I'm working on building a function that I will manipulate a data frame based on a string. Within the function, I'll build a column name as from the string and use it to manipulate the data frame, something like this:
library(dplyr)
orig_df <- data_frame(
id = 1:3
, amt = c(100, 200, 300)
, anyA = c(T,F,T)
, othercol = c(F,F,T)
)
summarize_my_df_broken <- function(df, my_string) {
my_column <- quo(paste0("any", my_string))
df %>%
filter(!!my_column) %>%
group_by(othercol) %>%
summarize(
n = n()
, total = sum(amt)
) %>%
# I need the original string as new column which is why I can't
# pass in just the column name
mutate(stringid = my_string)
}
summarize_my_df_works <- function(df, my_string) {
my_column <- quo(paste0("any", my_string))
df %>%
group_by(!!my_column, othercol) %>%
summarize(
n = n()
, total = sum(amt)
) %>%
mutate(stringid = my_string)
}
# throws an error:
# Argument 2 filter condition does not evaluate to a logical vector
summarize_my_df_broken(orig_df, "A")
# works just fine
summarize_my_df_works(orig_df, "A")
I understand what the problem is: unquoting the quosure as an argument to filter()
in the broken version is not referencing the actual column anyA.
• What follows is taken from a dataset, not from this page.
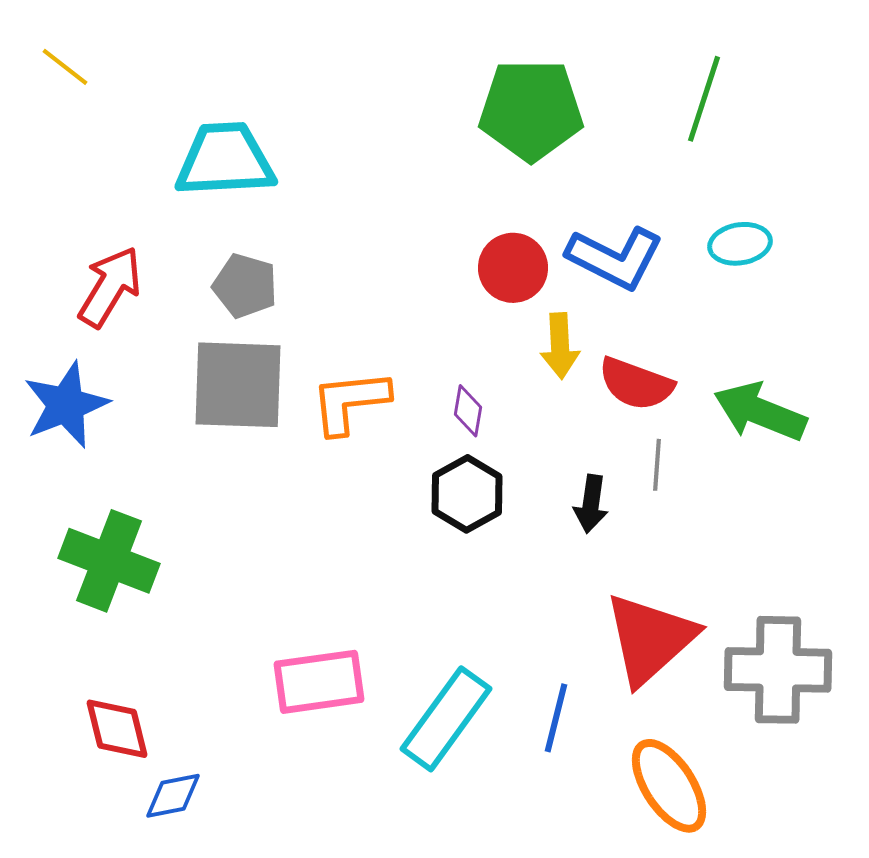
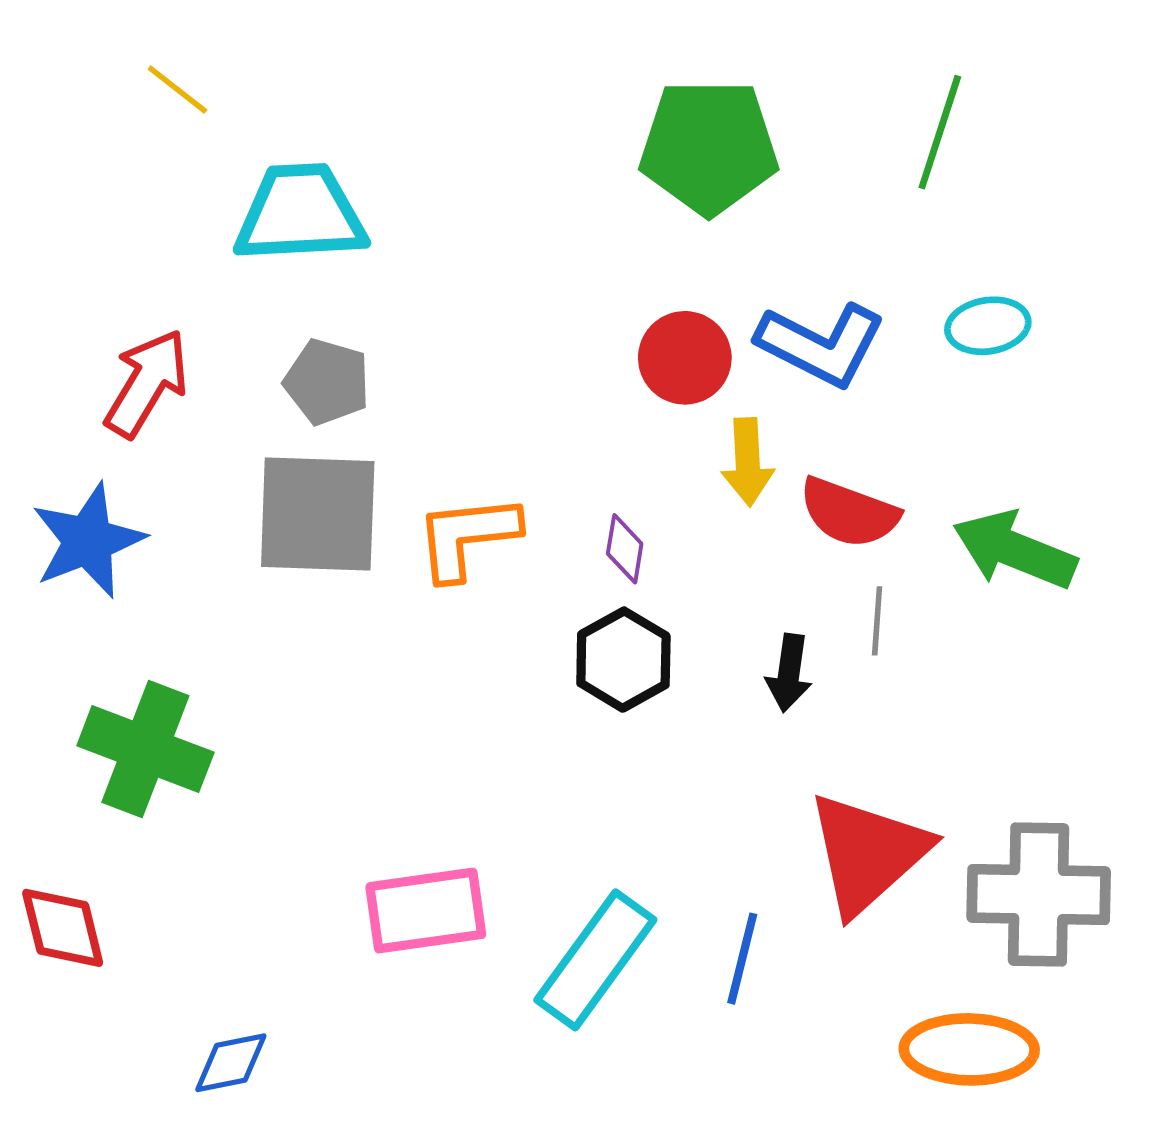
yellow line: (65, 67) -> (177, 89), moved
red diamond: (117, 729) -> (63, 928), moved
orange ellipse: (669, 786) -> (969, 1049), moved, turned -56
What I don't understand is why it works in summarize()
, but not in filter()
--why is there a difference?
Right now you are are making quosures of strings, not symbol names. That's not how those are supposed to be used. There's a big difference between quo("hello")
and quo(hello)
. If you want to make a proper symbol name from a string, you need to use rlang::sym
. So a quick fix would be
summarize_my_df_broken <- function(df, my_string) {
my_column <- rlang::sym(paste0("any", my_string))
...
}
If you look more closely I think you'll see the group_by/summarize
isn't actually working the way you expect either (though you just don't get the same error message). These two do not produce the same results
summarize_my_df_works(orig_df, "A")
# `paste0("any", my_string)` othercol n total
# <chr> <lgl> <int> <dbl>
# 1 anyA FALSE 2 300
# 2 anyA TRUE 1 300
orig_df %>%
group_by(anyA, othercol) %>%
summarize(
n = n()
, total = sum(amt)
) %>%
mutate(stringid = "A")
# anyA othercol n total stringid
# <lgl> <lgl> <int> <dbl> <chr>
# 1 FALSE FALSE 1 200 A
# 2 TRUE FALSE 1 100 A
# 3 TRUE TRUE 1 300 A
Again the problem is using a string instead of a symbol.